| AIM OF THE EXERCISE |
When a line in the data below includes "sistema", pick it out and copy it.

Saved entries:
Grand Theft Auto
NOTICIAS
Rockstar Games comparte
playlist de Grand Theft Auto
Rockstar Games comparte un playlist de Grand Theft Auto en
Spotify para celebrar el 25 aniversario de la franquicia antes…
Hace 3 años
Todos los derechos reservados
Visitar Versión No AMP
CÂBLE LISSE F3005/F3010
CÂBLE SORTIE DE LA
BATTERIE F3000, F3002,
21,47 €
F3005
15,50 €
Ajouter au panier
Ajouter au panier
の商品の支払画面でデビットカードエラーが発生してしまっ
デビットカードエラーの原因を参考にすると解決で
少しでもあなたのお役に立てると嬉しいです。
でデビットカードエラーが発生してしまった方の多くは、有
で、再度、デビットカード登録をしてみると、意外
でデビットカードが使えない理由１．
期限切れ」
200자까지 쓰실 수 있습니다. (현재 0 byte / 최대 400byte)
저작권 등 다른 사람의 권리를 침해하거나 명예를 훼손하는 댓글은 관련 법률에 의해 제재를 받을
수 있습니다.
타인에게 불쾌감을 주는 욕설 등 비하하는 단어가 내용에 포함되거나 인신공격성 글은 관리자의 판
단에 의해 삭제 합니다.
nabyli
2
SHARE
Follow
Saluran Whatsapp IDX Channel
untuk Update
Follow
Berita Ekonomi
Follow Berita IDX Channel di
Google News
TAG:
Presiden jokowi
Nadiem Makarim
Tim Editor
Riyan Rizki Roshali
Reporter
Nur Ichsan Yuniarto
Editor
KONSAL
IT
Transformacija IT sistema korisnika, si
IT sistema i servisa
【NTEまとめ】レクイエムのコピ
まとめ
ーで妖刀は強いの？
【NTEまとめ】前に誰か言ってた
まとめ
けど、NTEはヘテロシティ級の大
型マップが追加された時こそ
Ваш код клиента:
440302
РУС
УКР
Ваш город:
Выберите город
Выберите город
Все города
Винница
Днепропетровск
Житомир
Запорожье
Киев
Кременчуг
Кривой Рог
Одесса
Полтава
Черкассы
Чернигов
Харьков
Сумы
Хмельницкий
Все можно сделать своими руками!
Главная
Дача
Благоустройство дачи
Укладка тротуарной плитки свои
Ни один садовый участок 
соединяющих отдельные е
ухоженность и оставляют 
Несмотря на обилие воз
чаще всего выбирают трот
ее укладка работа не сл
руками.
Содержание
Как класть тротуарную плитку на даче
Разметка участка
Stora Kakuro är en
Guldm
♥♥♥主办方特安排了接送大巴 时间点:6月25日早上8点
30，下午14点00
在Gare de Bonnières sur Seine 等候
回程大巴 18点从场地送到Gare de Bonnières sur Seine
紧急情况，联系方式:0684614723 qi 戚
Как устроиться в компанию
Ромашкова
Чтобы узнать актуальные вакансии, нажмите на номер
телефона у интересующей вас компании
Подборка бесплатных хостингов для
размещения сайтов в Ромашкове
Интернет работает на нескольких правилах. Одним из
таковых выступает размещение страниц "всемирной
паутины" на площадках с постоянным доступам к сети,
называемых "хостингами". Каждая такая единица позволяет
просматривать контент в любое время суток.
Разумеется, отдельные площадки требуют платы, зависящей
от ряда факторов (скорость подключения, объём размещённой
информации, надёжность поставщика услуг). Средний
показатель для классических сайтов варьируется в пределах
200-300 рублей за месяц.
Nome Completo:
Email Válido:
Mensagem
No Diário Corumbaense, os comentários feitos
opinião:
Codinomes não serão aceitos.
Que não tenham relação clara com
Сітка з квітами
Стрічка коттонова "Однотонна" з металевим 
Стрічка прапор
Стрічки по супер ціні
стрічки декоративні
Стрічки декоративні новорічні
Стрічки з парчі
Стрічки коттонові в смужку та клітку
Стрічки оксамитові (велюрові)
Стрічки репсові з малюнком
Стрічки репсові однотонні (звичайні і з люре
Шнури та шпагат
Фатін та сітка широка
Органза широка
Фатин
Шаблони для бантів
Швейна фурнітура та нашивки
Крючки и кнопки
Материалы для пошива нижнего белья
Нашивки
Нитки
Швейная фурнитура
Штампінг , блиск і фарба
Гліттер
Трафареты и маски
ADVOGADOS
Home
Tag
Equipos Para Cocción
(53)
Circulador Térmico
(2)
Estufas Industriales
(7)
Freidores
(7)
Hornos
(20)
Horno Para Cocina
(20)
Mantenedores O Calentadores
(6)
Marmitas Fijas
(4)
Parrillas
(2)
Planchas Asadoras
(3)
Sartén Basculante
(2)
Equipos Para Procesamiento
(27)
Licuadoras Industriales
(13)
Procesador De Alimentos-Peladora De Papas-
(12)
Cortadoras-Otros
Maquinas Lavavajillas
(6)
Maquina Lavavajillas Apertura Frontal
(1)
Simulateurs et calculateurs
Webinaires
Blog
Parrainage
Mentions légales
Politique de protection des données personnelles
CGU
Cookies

| TASK RESPONSE |
Transformacija IT sistema korisnika, si
IT sistema i servisa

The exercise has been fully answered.